=== Section Start ===
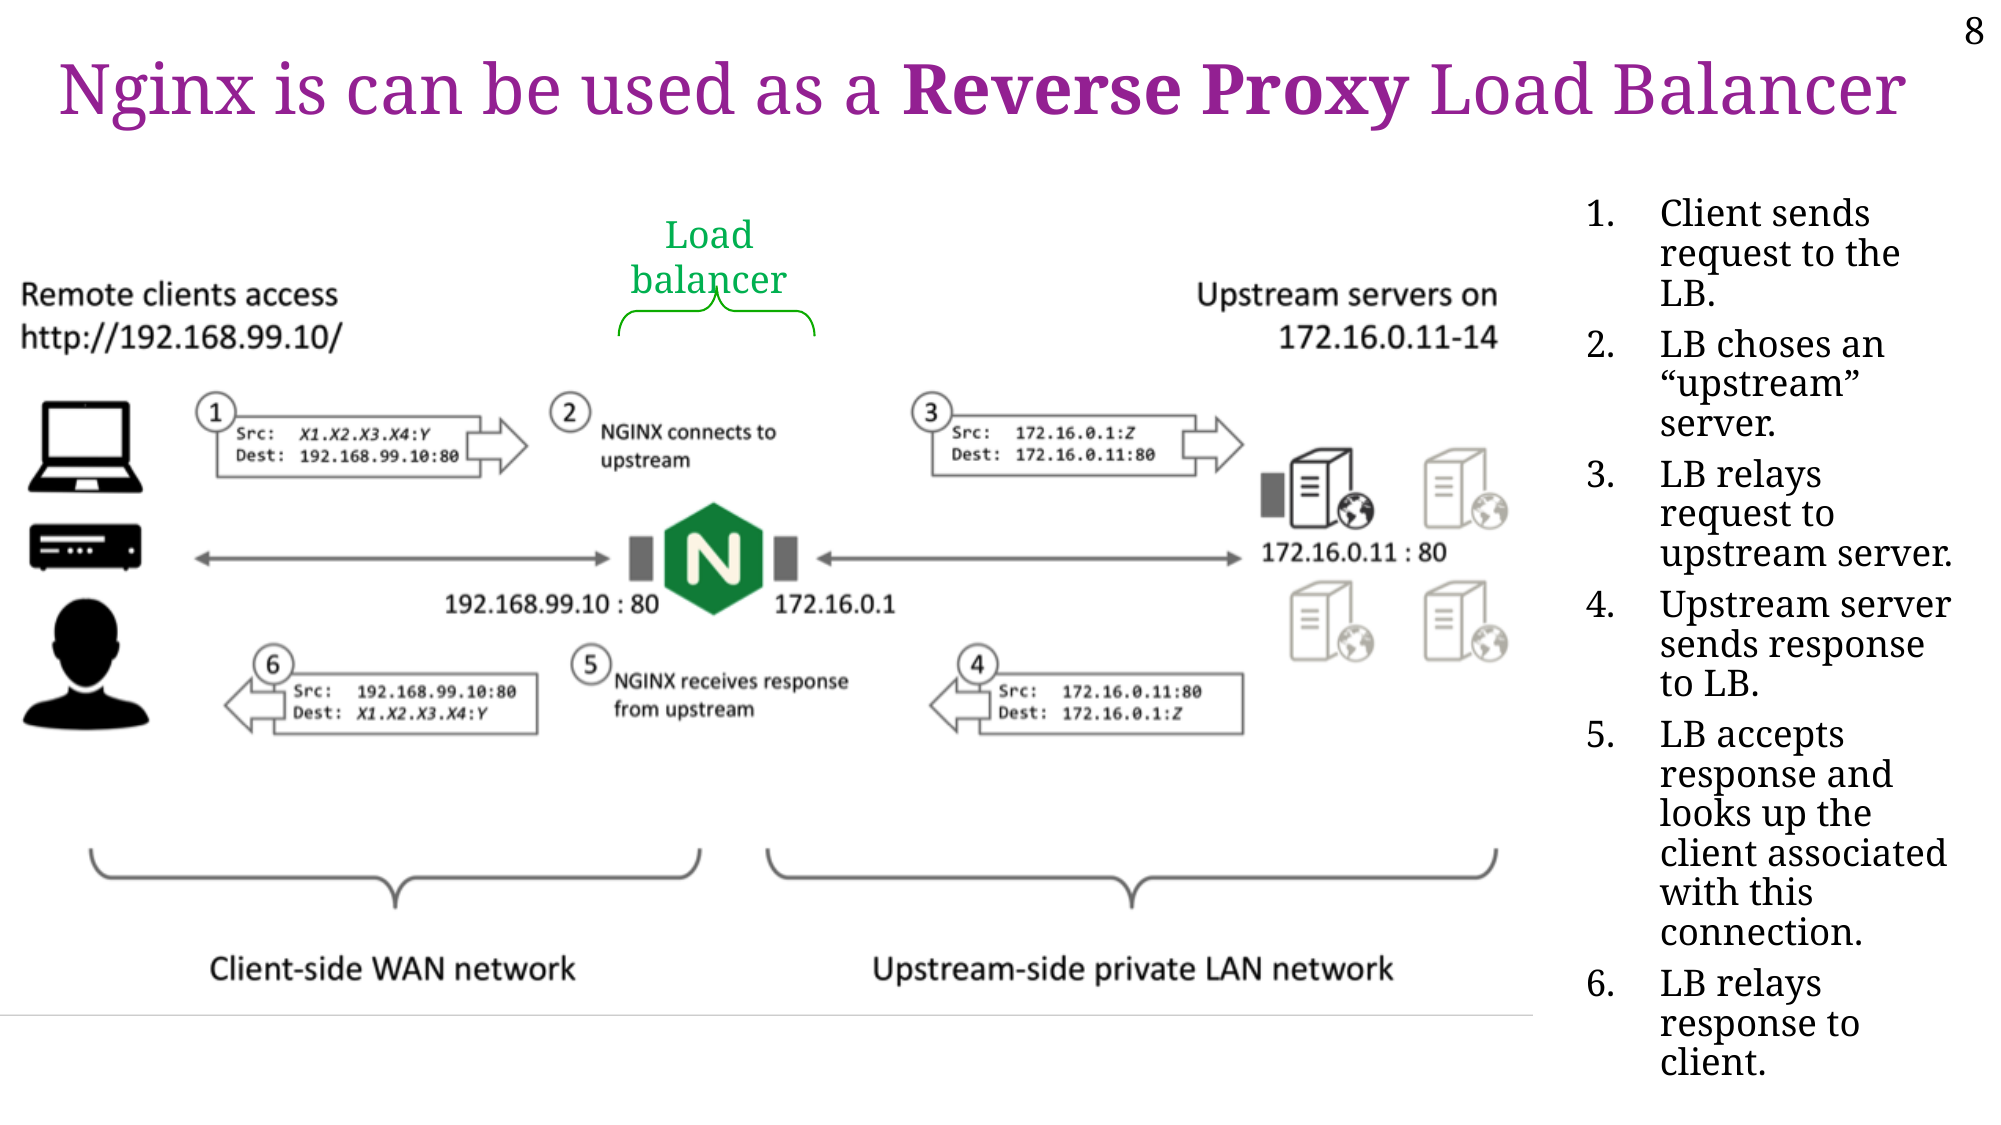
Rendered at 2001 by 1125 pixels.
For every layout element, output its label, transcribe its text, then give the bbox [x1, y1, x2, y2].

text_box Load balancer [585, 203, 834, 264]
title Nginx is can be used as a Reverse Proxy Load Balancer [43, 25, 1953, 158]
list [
=== Section End ===
Assignment: Exactly the lines between the one containing "For every layout" and the end of the material, both ends included, must be retyped, with nothing added.

Result for this task:
For every layout element, output its label, transcribe its text, then give the bbox [x1, y1, x2, y2].

text_box Load balancer [585, 203, 834, 264]
title Nginx is can be used as a Reverse Proxy Load Balancer [43, 25, 1953, 158]
list [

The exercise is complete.